## [How to complete this task]
Lift out each line of the data that holds "butt".

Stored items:
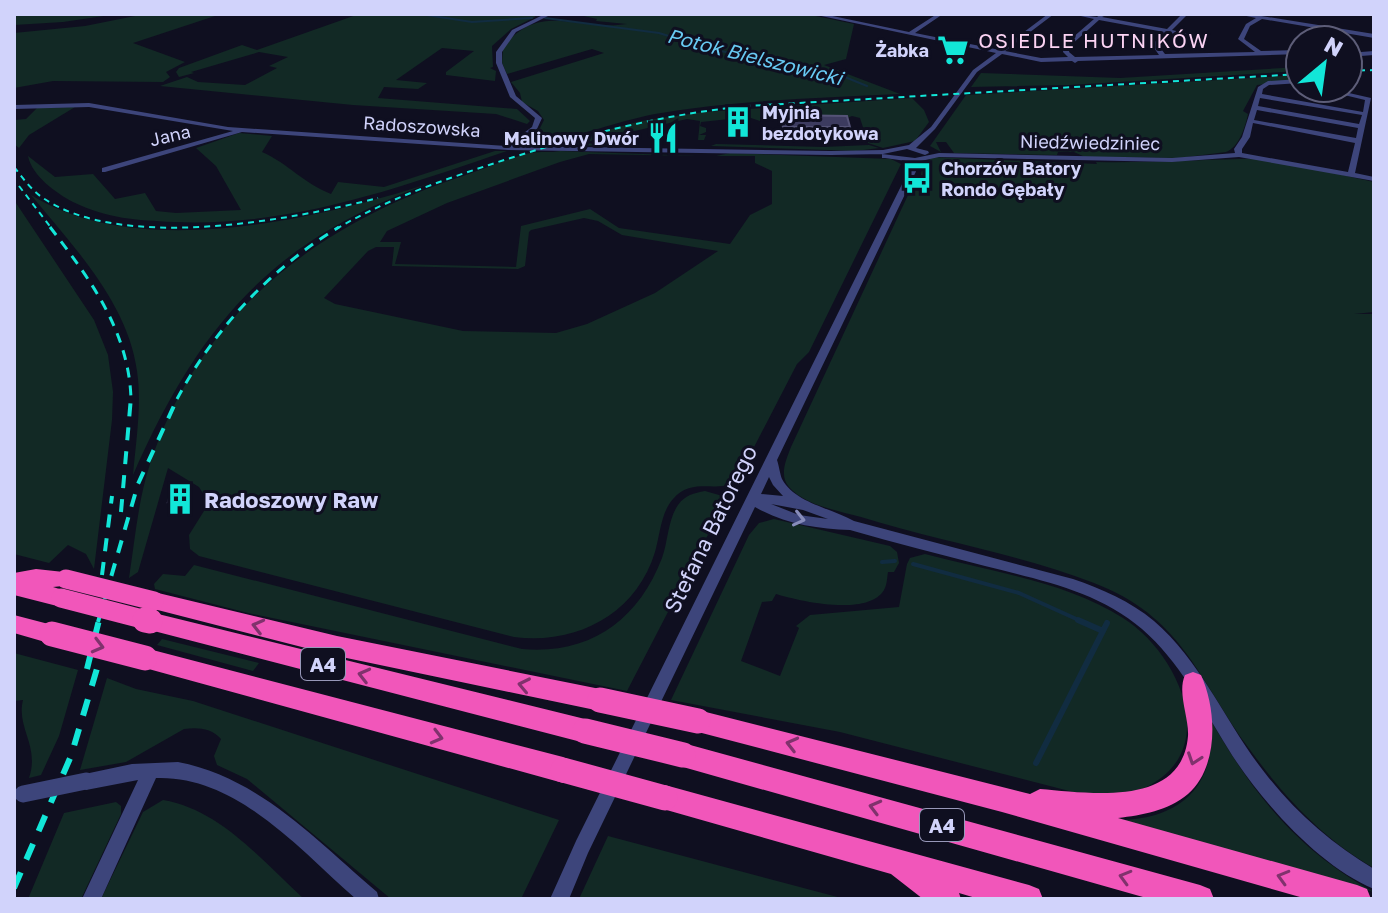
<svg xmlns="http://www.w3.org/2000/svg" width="1388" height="913" font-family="'Golos Text',sans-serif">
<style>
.green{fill:#122925;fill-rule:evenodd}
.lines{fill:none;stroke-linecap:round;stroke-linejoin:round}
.stream-far2{stroke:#112c41;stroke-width:2}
.stream-far1{stroke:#112c41;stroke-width:4}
.stream{stroke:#112c41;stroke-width:6}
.minor{fill:#3d457b;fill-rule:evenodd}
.highway{fill:#f156ba;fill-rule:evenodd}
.rail-far3{stroke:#12e6d8;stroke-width:2;stroke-dasharray:6 5;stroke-linecap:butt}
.rail-far2{stroke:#12e6d8;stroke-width:3;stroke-dasharray:10 8;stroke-linecap:butt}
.rail-far1{stroke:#12e6d8;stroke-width:4;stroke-dasharray:13 11;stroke-linecap:butt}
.rail{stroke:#12e6d8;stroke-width:6;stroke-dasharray:17 14;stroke-linecap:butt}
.minor-bridge{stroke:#3d457b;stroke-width:17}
.highway-bridge-far1{stroke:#f156ba;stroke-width:19}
.highway-bridge{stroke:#f156ba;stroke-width:25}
.wall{fill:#2b294c}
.shaded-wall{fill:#181733}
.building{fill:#3c3b5f;stroke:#545377;stroke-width:2}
.oneway{stroke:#878cbb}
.oneway2{stroke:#80326d}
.labels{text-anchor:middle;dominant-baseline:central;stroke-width:6;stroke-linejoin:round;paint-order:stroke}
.far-poi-label{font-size:18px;font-weight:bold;fill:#d1d3fb;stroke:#0f0f20;text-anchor:end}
.far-street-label{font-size:18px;fill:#d1d3fb;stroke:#0f0f20}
.far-neighbourhood-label{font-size:20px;letter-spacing:2px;fill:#fbd3f3;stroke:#0f0f20}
.far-water-label{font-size:20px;font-style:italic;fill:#68caf3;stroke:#0f0f20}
.shield{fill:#0f0f20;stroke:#9798b9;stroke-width:2}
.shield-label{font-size:20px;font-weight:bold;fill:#d1d3fb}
.poi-label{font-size:22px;font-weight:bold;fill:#d1d3fb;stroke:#0f0f20;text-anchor:start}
.street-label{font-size:22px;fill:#d1d3fb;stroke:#0f0f20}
</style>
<rect width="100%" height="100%" fill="#0f0f20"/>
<path class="green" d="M14,14h103l-54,8 -49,3z
M145,14h76l-88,29 52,19 -19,10 4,5 -7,5 -110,-1 -39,7v-55l71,-7z
M359,14h175l1,3 -24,12 -19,17 1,21 -3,1 6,3 -1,10 -49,-6v-3l28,-21 -32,-3 -46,32 31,3 -9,6 -34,-2 -6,11 139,11 13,12 -3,3 -31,-10 -143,-9 -193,-19 27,-9 11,5 47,3 32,-17 -8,-2 19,-9 -29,-5 -68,20 3,1 -15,4 -3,-5 3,-4 63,-23 15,5z
M575,14h231l48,10 -8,35 -22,6 76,29c-82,4 -164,6 -245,20 -35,6 -109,34 -136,30v-3l21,-13 4,-8 -6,-9 -16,-9 -2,-9 -9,-11 93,-29 -12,-4 -85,25 -5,-11 1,-15c36,-48 74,-16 124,-24l-31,-3 1,-2z
M1300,67v4l-231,14 -98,2 10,-14 139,5z
M1300,75v6l-43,4 -14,26 5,3c-3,14 -9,33 -22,38l-47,6 -94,-1 -11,-5h-16l-1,3 -103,-2 -8,-11h-10l5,10 -11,-6 36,-51z
M912,98l12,12 5,12 -14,19 -32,7 -15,-5 -8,-25 -8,-2 -5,2 -87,-1v4l-12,-4 -47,5 -1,4 6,2v4l-7,3h7l-2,5h-6l2,-19 -13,-2 -105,24 51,3 -81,-1 89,-24 62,-9z
M75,107l-46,28 -10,13 -5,-4v-24l12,-1 11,-11z
M239,133l33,3 -10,16c27,12 41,31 69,42l7,-12 46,5 111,-36h12c-109,37 -216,76 -333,71 -39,-2 -65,-3 -101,-20 -17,-9 -41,-26 -45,-46l27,21 38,-3 22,25 30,-6 11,18 20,2 65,-3 -25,-44 -20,-18z
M716,144l107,3 46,-2 10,3 -23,3 -145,-5z
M560,151l138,5 -109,-2 -29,8 -113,41 -60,28 -7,11h21l-6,22 121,3 5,-41 69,-17 29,19 111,16 20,-29 22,-11v-33l-17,-8v-7h-39l14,-3 161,6 10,5 -92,188 -12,12 -61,118c-21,11 -44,-5 -63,17 -12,13 -13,36 -18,53 -19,62 -78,93 -141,85l-315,-81 -9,-7 -1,-14 20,-32 -10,-16 -31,-19 -30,104 -9,6c6,-38 9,-78 21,-114 50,-152 169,-241 316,-289 21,-7 42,-17 64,-22 10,-2 20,0 30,-2zM584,218l14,3 24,14 96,16 -63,42 -68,31 -31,9 -93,-2 -128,-27 -11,-6 44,-47 8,-4h18l-2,19 126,3 7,-3 4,-34 2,-2z
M932,157l165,7 -1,-2c48,1 99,-2 145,-3 44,-2 91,15 133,23v130l-20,2h20v554c-54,-31 -93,-75 -129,-125 -48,-68 -65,-127 -151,-160 -75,-29 -156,-42 -233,-66 -22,-6 -57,-12 -72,-30 -10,-12 -3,-27 2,-40l117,-252 12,-10 2,-18z
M437,181c-161,55 -237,141 -304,294 3,-34 9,-71 4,-104 -9,-68 -64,-125 -106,-176 109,68 292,23 406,-14z
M14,200l80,120 14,35 5,37 -1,28 -18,149 -8,-15 -18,-9 -19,18 -35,-9z
M705,491l21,6v3l-99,191 -379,-78 -93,-24 -1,-5 9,-10 22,2 9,-11 328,84c67,6 116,-28 140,-91 6,-16 6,-39 16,-53 7,-10 16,-12 27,-14z
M774,519l116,27 7,6 2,11 -5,9h-6c-1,6 -1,13 -4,18 -16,27 -85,11 -108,4l-4,7 -10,1 -21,59 39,15 19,-48 -3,-2 14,-11 89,-8 8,-43 3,-6 15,-4c66,18 140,27 198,64 53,33 98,126 29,166 -23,14 -53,9 -79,8l-233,-60 -169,-32 78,-165 10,-12z
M162,639l97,24 -6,8 -96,-26z
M14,653l64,17 -19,66 -18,39 -12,3c11,-32 -13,-50 -6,-78l-9,1z
M107,678l29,11 57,12 366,119 -38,79h-130l-144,-120 -30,-14 -3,-9 7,-17c-9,-11 -24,-12 -37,-10l-58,33 -46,8z
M1210,719c43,75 87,131 164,173l-252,-72c62,-2 96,-38 88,-101z
M163,800c58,10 98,60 141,99h-203l42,-87z
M116,802l5,4v8l-40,85h-53l36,-86z
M608,836l237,63h-266z"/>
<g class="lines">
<path class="stream-far2" d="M420,14l52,8 60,-4
M545,18l114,15 55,17 111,19 42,17"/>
<path class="stream-far1" d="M882,562l13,-1
M913,564l106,29 64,29"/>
<path class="stream" d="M1078,620l25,11
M1036,763l71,-140"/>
<path class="minor" d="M545,14h7l-36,18 -14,20v11l14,33 26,22 -5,11 -22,17 316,5 52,-1 26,-5 22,-18 42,-57 23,-17 -184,-39h11l86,18 28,-18h6l-28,19 85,17 48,-36h6l-49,37 36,7 27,-1 -5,-5 1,-7 30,-26 -22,-5 25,3 4,-3 3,2 -2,1 65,12 15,-15h6l-16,16 25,6 -3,2 -24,-5 -12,12 7,9 90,-2 -17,-13 8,-15 10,-6 -19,-4h12l125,20v4l-112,-19 -12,7 -6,13 17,12 39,-1v4l-222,7 -3,2 -3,-2 -31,1 -39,-8 -25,18 -42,57 -19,19 12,3 1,2 -4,2 -18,-6 -24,5 -52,1 -323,-5 -266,-18 -137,40h-3v-4l131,-37 -144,-24 -75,2v-4l75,-2 139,24 278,19 26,-19 3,-9 -25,-21 -14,-34v-11l16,-22zM1099,20l65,12 -12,13 7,10 -84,2 -6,-5 1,-6z
M1374,51v4l-26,2v-4z
M1348,78l12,2 -12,2z
M1300,79v4l-31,2 -6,4 -1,5 101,18 2,-12 -50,-12h12l44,10 -16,75 19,4v4l-135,-24 -67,5 -233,-5 -18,4 -144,299c2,6 3,14 5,19 13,24 49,29 72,42l219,58c29,10 57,22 81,42 48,41 72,103 111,152 30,39 67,71 109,96v20c-56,-23 -116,-91 -147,-142 -25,-41 -48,-86 -85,-118 -44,-38 -102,-49 -157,-63 -45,-12 -90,-23 -135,-36 -33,-1 -66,-6 -95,-23l-167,346 -19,46h-19l26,-58 337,-679 -28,-4h-3v-4l33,4 24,-5 233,5 63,-5 -1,-4 8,-12 16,-50 10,-6zM1260,98l102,17 -3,9 -101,-18zM1257,110l101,18 -2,10 -102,-18zM1253,123l102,20 -7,29 -106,-19v-4l8,-12zM769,477l4,8 10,11 -22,-2zM771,504l32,6 25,9 -29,-4z
M178,762c82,16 138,78 199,130l2,7h-23c-56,-49 -119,-124 -200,-121l-55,121h-19l56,-119 -52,10 -6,-3 -3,-6 3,-6 52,-11z"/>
<path class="highway" d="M36,569l37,4 3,6 -3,6 -20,2 16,5 3,6 -3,6 -8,3 -47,-12v-22z
M154,592l183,44 263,53 8,3 4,8 -4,8 -8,3 -263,-55 -191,-49 -3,-6 3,-6z
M150,612l435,107 9,4 3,8 -3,8 -9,4 -435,-113 -8,-2 -3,-7 3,-7z
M14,615l46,12 3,7 -3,7 -8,3 -38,-11z
M145,648l418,109 9,4 4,9 -4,9 -9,4 -418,-115 -8,-3 -3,-7 3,-7z
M1193,672l8,3c16,35 18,92 -13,119 -20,17 -46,21 -70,24l239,67 10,4 4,10h-64l-305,-87 -304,-80 -9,-3 -3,-8 3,-8 9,-3 332,84 10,-5c51,4 142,19 148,-53 1,-19 -11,-43 -3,-61z
M683,743l517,142 10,4 4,10h-64l-467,-132 -9,-3 -3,-9 3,-9z
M665,785l364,100 10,4 4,10h-64l-20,-6 2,6h-38l-32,-25 -235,-67 -4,-9 4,-9z"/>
<path class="rail-far3" d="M1348,71l26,-1
M14,167c9,11 17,23 29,31 79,54 248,22 335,0
M19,186l33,43
M336,229c48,-28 101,-47 153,-64 85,-28 169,-50 258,-59l553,-32"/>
<path class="rail-far2" d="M50,227c40,52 79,104 81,172
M177,399c38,-71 93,-130 162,-172"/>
<path class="rail-far1" d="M121,512l10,-115
M102,575l10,-79
M98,622l40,-138 40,-87"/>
<path class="rail" d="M87,669l12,-49
M14,888l57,-132 30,-101"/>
<path class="minor-bridge" d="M23,794l63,-13"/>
<path class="highway-bridge-far1" d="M66,579l88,22
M61,598l89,23"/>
<path class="highway-bridge" d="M145,620l5,1
M52,634l93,24
M600,700l98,21
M585,731l98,24
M563,770l102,28"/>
</g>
<path class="wall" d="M781,115l69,12v4l-68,-1z"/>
<path class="shaded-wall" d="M187,488l2,4 -2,11 -16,3 -3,-4z"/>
<path class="building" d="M781,115l66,1 3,11h-67z
M187,488l-3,11 -16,3 3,-11z"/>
<defs><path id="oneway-chevron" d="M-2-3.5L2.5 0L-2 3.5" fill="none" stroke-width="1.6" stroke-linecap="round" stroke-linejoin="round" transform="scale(2)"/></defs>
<use class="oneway" href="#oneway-chevron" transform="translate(799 519) rotate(13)"/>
<g class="oneway2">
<use href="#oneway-chevron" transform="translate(258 626) rotate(-166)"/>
<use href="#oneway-chevron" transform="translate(98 646) rotate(15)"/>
<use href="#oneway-chevron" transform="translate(364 675) rotate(-166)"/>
<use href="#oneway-chevron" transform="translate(524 685) rotate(-168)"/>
<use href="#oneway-chevron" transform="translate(437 737) rotate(15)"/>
<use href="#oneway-chevron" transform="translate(792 744) rotate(-166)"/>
<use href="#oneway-chevron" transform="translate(1194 759) rotate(109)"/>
<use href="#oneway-chevron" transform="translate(875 807) rotate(-165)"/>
<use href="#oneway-chevron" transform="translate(1125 877) rotate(-164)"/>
<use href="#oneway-chevron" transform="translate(1283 877) rotate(-164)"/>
</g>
<defs>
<symbol id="supermarket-bare" viewBox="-9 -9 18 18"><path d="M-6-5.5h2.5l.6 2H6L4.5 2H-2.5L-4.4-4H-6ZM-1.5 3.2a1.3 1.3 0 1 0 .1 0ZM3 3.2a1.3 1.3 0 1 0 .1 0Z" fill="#12e6d8" stroke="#0f0f20" stroke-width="2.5" paint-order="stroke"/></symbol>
<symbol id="building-bare" viewBox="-9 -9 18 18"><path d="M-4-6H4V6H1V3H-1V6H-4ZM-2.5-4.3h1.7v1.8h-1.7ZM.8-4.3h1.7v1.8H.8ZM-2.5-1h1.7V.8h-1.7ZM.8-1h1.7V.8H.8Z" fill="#12e6d8" stroke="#0f0f20" stroke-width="2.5" paint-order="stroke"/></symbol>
<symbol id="restaurant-bare" viewBox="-9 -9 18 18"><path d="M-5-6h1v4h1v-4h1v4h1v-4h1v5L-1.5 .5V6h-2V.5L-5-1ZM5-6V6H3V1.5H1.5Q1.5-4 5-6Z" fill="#12e6d8" stroke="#0f0f20" stroke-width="2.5" paint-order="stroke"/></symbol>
<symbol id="bus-bare" viewBox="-9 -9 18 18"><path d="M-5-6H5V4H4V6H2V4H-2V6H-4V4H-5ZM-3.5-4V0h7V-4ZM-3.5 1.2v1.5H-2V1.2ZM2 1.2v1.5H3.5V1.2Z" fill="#12e6d8" stroke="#0f0f20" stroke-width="2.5" paint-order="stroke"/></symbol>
</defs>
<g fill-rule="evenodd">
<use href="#supermarket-bare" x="931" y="28" width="44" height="44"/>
<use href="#building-bare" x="716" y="100" width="44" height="44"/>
<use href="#restaurant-bare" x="641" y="116" width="44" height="44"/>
<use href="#bus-bare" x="895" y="156" width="44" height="44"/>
<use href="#building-bare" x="158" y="477" width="44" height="44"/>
</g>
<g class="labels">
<g class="far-poi-label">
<text x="929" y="50">Żabka</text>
<text x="762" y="112" text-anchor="start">Myjnia<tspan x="762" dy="21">bezdotykowa</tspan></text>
<text x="639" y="138">Malinowy Dwór</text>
<text x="941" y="168" text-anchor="start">Chorzów Batory<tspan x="941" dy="21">Rondo Gębały</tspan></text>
</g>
<g class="far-street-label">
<text transform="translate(422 126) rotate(4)">Radoszowska</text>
<text transform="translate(170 135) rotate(-13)">Jana</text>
<text transform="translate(1090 142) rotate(1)">Niedźwiedziniec</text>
</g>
<g class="far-neighbourhood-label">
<text x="1094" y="40">OSIEDLE HUTNIKÓW</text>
</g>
<g class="far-water-label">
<text transform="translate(755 56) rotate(14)">Potok Bielszowicki</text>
</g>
<g class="shield">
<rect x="301" y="648" width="44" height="32" rx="6"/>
<rect x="920" y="809" width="44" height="32" rx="6"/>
</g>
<g class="shield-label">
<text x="323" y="664">A4</text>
<text x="942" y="825">A4</text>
</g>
<g class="poi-label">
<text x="204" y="499">Radoszowy Raw</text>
</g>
<g class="street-label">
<text transform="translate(710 529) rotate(-64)">Stefana Batorego</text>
</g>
</g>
<rect width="1388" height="913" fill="none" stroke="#d1d3fb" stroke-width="32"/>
<g transform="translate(1324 64) rotate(29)"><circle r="38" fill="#0f0f20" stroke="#5d5d78" stroke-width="2"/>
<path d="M0-6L14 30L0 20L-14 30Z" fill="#12e6d8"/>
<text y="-12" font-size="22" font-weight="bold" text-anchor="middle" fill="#d1d3fb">N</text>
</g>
</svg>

## [Completed task]
.rail-far3{stroke:#12e6d8;stroke-width:2;stroke-dasharray:6 5;stroke-linecap:butt}
.rail-far2{stroke:#12e6d8;stroke-width:3;stroke-dasharray:10 8;stroke-linecap:butt}
.rail-far1{stroke:#12e6d8;stroke-width:4;stroke-dasharray:13 11;stroke-linecap:butt}
.rail{stroke:#12e6d8;stroke-width:6;stroke-dasharray:17 14;stroke-linecap:butt}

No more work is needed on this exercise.